> Required action
Which lines below contain "private"? Copy every one of them.

++++ Data records ++++

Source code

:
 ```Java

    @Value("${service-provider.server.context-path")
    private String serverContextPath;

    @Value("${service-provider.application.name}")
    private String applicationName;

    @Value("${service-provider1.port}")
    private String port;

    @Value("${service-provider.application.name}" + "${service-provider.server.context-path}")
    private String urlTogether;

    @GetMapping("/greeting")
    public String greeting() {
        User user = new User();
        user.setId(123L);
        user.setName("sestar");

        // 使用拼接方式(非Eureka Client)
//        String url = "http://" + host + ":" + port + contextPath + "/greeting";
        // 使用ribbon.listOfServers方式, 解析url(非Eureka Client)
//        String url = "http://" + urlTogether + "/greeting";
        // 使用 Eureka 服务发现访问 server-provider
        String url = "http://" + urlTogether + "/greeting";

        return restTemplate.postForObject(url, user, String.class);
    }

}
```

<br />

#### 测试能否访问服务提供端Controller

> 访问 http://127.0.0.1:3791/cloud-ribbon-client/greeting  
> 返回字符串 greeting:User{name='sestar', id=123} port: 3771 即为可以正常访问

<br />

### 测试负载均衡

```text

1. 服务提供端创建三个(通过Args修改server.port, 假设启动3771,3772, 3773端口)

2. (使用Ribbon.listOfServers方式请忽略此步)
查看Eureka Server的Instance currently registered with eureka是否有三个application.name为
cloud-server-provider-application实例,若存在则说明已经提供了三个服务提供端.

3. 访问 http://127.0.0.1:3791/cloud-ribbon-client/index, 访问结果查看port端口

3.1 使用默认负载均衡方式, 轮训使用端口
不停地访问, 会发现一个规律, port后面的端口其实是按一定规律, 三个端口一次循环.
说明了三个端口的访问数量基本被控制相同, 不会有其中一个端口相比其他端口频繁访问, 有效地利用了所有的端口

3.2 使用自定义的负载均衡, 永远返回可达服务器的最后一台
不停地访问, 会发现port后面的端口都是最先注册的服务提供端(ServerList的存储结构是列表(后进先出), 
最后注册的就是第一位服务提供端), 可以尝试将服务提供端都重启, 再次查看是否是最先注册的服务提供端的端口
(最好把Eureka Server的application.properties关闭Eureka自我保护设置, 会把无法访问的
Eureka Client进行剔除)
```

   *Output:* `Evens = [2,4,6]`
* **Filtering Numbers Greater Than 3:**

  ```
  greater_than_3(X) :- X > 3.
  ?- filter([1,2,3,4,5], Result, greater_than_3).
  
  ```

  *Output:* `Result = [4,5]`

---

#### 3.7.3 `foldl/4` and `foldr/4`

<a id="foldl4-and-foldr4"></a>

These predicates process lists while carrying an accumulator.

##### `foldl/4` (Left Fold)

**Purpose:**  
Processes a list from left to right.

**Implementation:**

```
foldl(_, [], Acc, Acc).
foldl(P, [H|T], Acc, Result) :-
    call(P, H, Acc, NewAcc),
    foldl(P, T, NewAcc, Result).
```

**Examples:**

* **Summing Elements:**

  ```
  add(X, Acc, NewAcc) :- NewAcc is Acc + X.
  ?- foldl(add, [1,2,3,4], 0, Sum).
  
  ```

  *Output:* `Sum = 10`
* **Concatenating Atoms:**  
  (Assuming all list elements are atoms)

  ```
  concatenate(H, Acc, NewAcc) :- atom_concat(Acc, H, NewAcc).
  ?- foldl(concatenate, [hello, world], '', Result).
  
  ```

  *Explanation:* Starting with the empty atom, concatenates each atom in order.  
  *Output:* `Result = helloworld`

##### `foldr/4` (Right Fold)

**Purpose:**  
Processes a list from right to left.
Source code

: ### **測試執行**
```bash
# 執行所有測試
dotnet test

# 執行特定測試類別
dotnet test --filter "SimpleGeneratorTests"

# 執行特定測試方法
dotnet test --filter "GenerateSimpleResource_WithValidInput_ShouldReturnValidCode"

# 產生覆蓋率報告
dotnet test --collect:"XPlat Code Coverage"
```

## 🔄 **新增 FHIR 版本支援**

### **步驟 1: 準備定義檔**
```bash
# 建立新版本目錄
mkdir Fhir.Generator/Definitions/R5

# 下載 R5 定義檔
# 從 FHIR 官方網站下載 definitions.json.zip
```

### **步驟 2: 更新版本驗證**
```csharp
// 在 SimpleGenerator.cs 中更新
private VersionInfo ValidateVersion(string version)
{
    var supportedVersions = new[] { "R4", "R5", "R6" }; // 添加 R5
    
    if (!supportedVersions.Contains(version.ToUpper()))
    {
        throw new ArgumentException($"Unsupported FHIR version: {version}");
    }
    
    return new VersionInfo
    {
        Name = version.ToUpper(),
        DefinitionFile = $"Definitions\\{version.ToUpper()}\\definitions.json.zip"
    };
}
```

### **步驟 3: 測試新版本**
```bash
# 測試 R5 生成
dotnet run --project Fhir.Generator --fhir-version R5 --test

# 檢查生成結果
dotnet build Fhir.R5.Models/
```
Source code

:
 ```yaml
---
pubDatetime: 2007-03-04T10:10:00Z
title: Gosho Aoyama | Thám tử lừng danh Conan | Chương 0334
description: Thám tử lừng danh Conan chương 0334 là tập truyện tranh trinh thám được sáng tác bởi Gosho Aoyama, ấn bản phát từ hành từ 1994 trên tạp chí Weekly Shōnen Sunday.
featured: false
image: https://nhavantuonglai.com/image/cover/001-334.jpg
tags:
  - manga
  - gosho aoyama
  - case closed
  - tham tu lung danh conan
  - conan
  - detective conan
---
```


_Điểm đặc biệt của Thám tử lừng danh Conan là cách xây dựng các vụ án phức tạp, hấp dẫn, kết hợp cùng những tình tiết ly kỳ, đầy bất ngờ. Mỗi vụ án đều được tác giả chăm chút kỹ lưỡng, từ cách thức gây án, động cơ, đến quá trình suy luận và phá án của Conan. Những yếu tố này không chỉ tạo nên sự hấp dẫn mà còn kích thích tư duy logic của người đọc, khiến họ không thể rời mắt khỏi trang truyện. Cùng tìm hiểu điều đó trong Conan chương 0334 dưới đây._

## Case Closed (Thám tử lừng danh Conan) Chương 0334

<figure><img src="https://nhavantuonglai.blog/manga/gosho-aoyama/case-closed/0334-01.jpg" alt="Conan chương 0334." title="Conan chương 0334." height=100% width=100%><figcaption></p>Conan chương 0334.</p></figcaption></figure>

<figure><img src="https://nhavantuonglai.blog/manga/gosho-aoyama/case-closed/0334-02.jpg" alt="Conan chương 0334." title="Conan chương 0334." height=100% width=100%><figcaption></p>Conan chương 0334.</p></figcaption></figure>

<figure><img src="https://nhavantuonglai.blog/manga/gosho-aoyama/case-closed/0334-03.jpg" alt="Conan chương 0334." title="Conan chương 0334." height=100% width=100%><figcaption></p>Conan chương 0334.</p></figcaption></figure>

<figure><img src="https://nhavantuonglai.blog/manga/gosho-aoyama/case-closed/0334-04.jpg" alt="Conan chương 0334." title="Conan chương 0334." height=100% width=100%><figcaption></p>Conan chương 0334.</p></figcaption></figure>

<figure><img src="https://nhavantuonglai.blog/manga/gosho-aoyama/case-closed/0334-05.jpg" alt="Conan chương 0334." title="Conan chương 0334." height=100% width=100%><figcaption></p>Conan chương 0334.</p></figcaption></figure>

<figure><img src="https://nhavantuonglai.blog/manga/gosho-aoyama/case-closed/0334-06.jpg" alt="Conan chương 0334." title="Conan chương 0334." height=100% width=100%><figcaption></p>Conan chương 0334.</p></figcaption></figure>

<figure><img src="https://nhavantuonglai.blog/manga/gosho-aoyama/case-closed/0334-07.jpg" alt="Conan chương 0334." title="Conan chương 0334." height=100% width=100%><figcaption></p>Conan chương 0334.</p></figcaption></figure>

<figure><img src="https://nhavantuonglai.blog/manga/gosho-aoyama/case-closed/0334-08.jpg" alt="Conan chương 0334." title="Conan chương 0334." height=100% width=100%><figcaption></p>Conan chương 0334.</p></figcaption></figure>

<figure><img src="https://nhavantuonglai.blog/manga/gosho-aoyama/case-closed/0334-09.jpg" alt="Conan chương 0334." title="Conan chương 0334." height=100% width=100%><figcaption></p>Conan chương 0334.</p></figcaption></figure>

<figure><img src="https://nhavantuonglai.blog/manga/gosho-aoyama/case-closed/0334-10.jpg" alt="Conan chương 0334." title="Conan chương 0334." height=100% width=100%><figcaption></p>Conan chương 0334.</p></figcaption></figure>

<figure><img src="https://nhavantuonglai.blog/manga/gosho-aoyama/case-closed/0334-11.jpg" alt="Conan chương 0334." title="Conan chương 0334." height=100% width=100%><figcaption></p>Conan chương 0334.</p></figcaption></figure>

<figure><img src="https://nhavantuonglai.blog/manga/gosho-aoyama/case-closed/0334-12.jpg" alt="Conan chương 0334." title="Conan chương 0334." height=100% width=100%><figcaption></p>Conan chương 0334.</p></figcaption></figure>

++++

> Solved problem
    private String serverContextPath;
    private String applicationName;
    private String port;
    private String urlTogether;
private VersionInfo ValidateVersion(string version)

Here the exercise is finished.